قالب وردپرس درنا توس
Home / Insurance / Policyholders' potential bad faith claims for a retaliated renewal | Legal insurance blog for property insurance

Policyholders' potential bad faith claims for a retaliated renewal | Legal insurance blog for property insurance



Imagine this. You have retained advice to help enforce your claim under your insurance. After a favorable evaluation and payment of the insurer's award, you will receive a renewal notice stating that the insurer chooses not to renew the insurance because "the risk no longer follows the warranty guidelines."

This is the situation many policyholders find themselves in after successfully disputing a claim against the insurer. The question is whether there is any possibility for those who are left without cover and cannot achieve a comparable policy.

Although it may theoretically be possible to take a non-renewable action against an insurer, it is still practically untested. Florida state law, however, contains several provisions that may provide a basis for filing this type of claim. An example, explained by attorney Larlin Bache of the Merlin Law Group, shows that "Florida law does not allow insurance companies to renew your insurance because you have lost a borehole loss." 1

More specifically, Florida Statute 627,707 (7) states:

An insurer may not renew any property insurance on the basis of filing a claim for loss of potholes if the sum of such payments is not equal to or exceeds the insurance limits for the insurance that is valid on the day of loss, for damage to property on the covered building, which is stated on the declaration page, or if the policyholder repaired the structure in accordance with the technical recommendations provided in accordance with subsection 2. on which a payment or insurance income was based. If the insurer pays such limits, it can renew the policy.
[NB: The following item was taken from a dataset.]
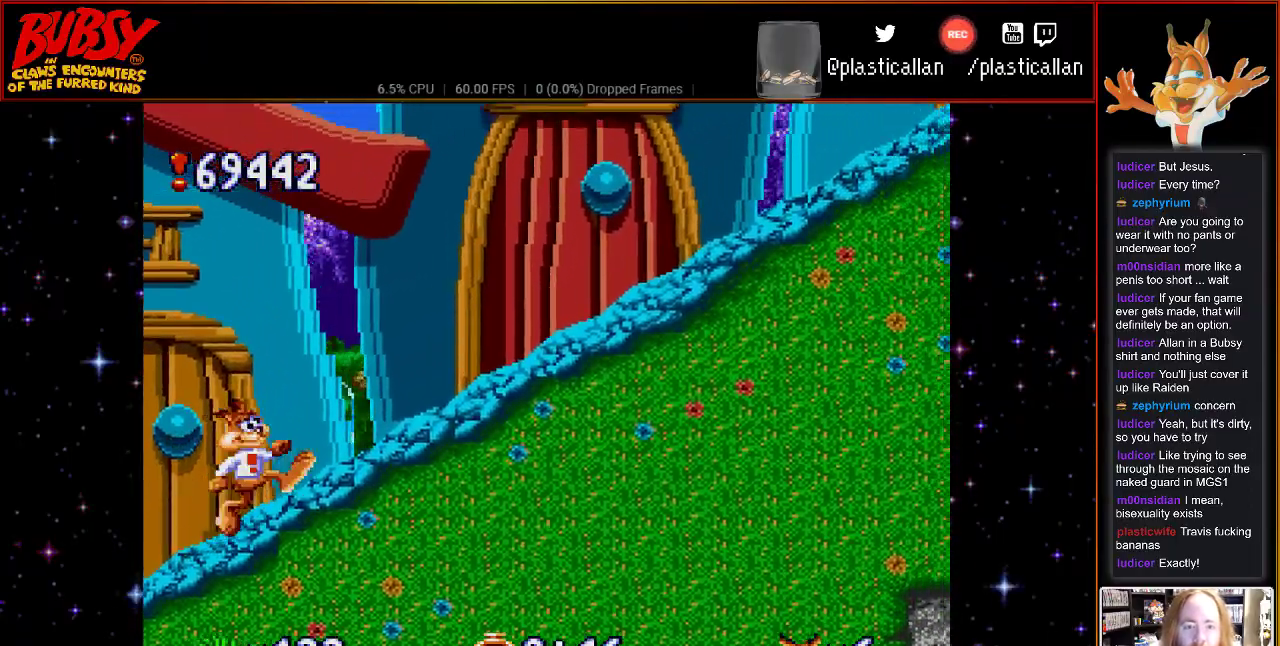
{"buttons": ["R1", "DPAD_RIGHT"], "events": []}
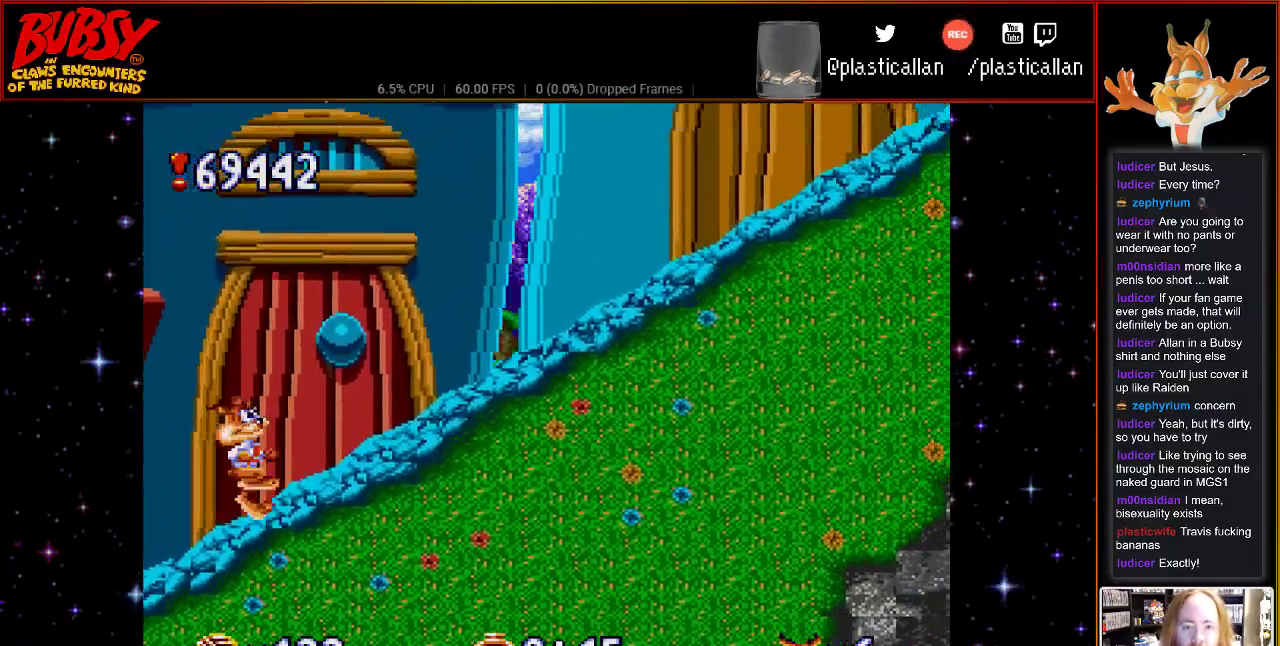
{"buttons": [], "events": [[183, "R1", "up"], [500, "DPAD_RIGHT", "up"]]}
This is probably welcome news for those who are afraid of losing coverage due to the proximity to a sinkhole, but what about policyholders who have suffered damage due to a hurricane? Florida's statute 627.4133 (3) provides:

Claims on property insurance that are the result of a document from God may not be used as a cause for cancellation or renewal, unless the insurer can demonstrate, with damage frequency or otherwise, that the insured has failed to take measures that are reasonably necessary at the request of the insurer to prevent recurring damage to the insured property.
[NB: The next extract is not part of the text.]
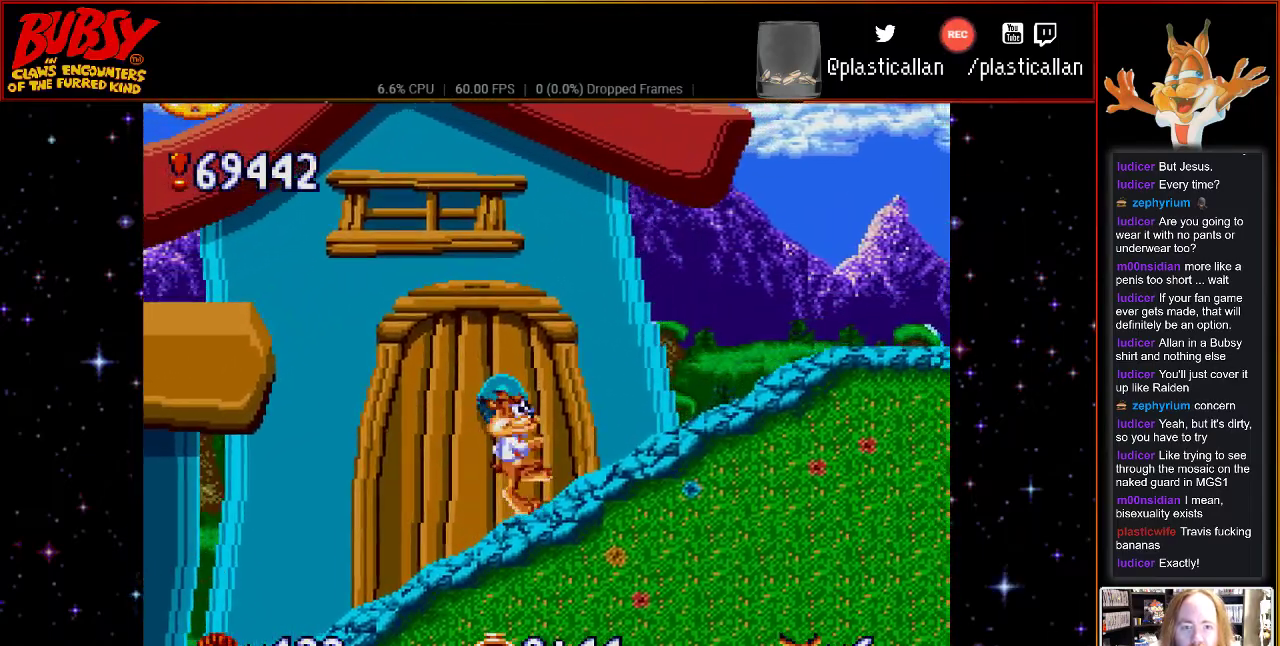
{"buttons": ["DPAD_RIGHT"], "events": []}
A similar ban on renewal due to a successful claim for water loss. Available in Florida Statute 627.4133 (6):

A single property insurance claim resulting from water damage may not be used as the sole cause of cancellation or renewal unless the insurer can demonstrate that the insured has failed to take reasonable action. by the insurer to prevent a future similar occurrence of damage to the insured property.

Regardless of whether policyholders have suffered hurricane loss, water loss or other covered loss under their insurance, it seems clear in the language of the law that insurers are prohibited from considering these claims as the sole justification in their decision not to renew an insurance policy. Policyholders should be careful when sending their insurer a notice of renewal immediately after a successful claim and should seek immediate legal assistance to best protect against the financial burdens that renewal may cause.
___________________________________________
1 Larry Bache, ] Unless they pay insurance limits, Florida law does not allow insurance companies to renew your insurance because you have suffered a sinkhole loss, but this does not prevent carriers from (April 13, 2015).